Entidades lançam frente de recuperação energética de resíduos

Surgida de um acordo entre a Associação Brasileira de Cimento Portland (ABCP), Associação Brasileira de Empresas Tratamento de Resíduos e Efluentes (Abetre), Associação Brasileira do Biogás (ABiogás) e Associação Brasileira de Empresas de Limpeza Pública e Resíduos Especiais (Abrelpe), a ‘Frente Brasil de Recuperação Energética de Resíduos’ (Fbrer) busca desenvolver alternativas sustentáveis para destinação das mais de 79 milhões de toneladas de resíduos sólidos urbanos produzidas por ano no país, que têm potencial de gerar de 14.500 GWh/ano de energia elétrica por processos de tratamento térmico e movimentar investimentos de até R$ 15 bilhões a partir da implantação de diferentes tecnologias.

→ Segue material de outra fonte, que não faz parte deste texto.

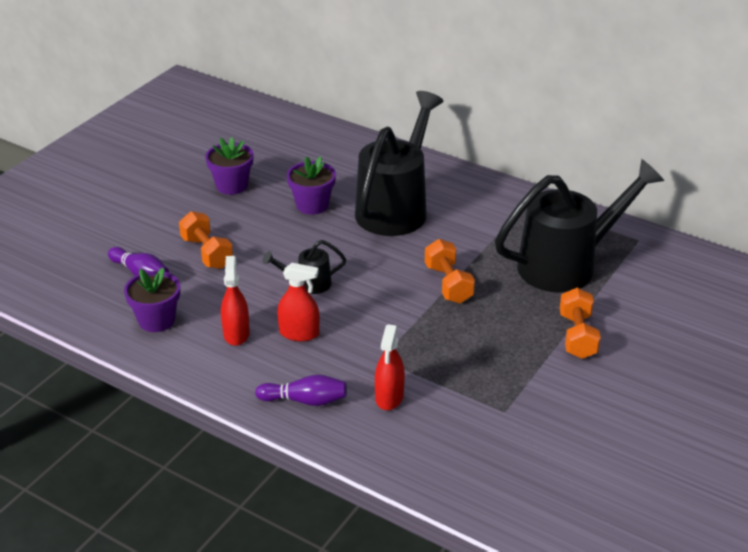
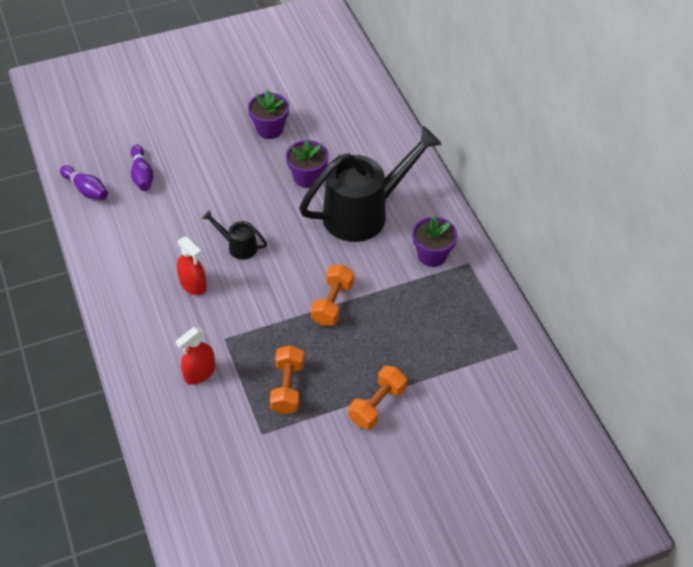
camera: 35 degrees right, 15 degrees up
(156, 320) = (117, 220): purple flower pot -> purple flower pot (432, 255)
(207, 253) = (198, 181): orange dumbbell -> orange dumbbell (287, 387)
(236, 333) = (154, 261): red spray bottle -> none
(305, 400) = (145, 342): purple bowling pin -> purple bowling pin (86, 189)
(566, 265) = (436, 338): black watering can -> none

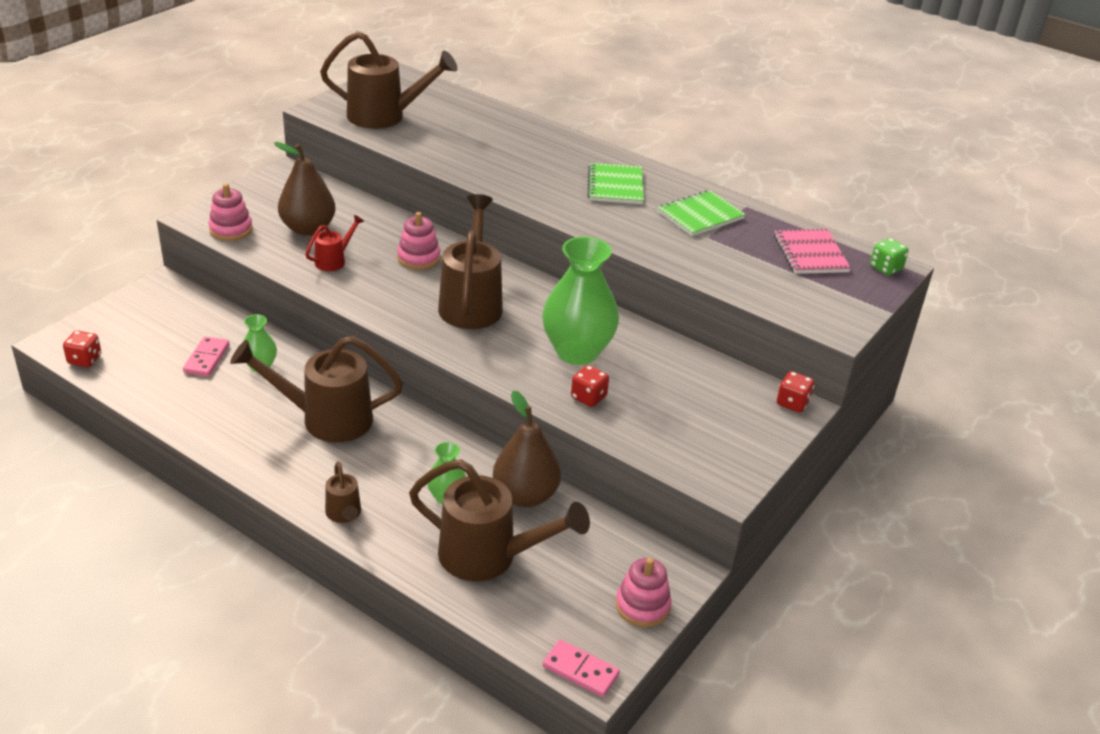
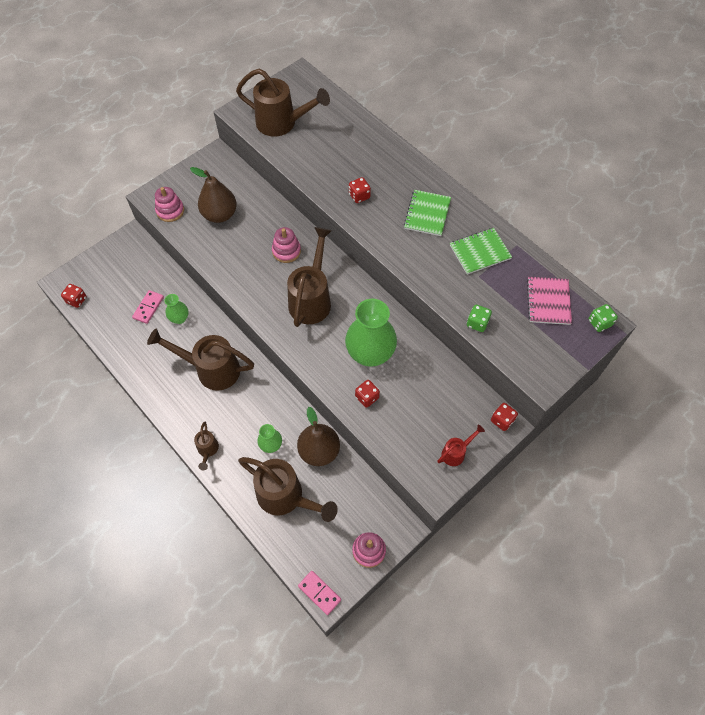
camera: 15 degrees right, 25 degrees up
(334, 260) = (230, 248): red watering can -> red watering can (456, 452)
(516, 175) = (359, 196): none -> red dice
(725, 280) = (477, 323): none -> green dice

“O acordo busca estimular políticas públicas e ações práticas para assegurar o encerramento das unidades inadequadas (lixões e aterros controlados), viabilizar a estruturação de novos projetos, com economia de escala e sustentabilidade financeira, e facilitar a comercialização e uso da energia gerada a partir dos resíduos sólidos”, comenta Carlos Silva Filho, diretor presidente da Abrelpe.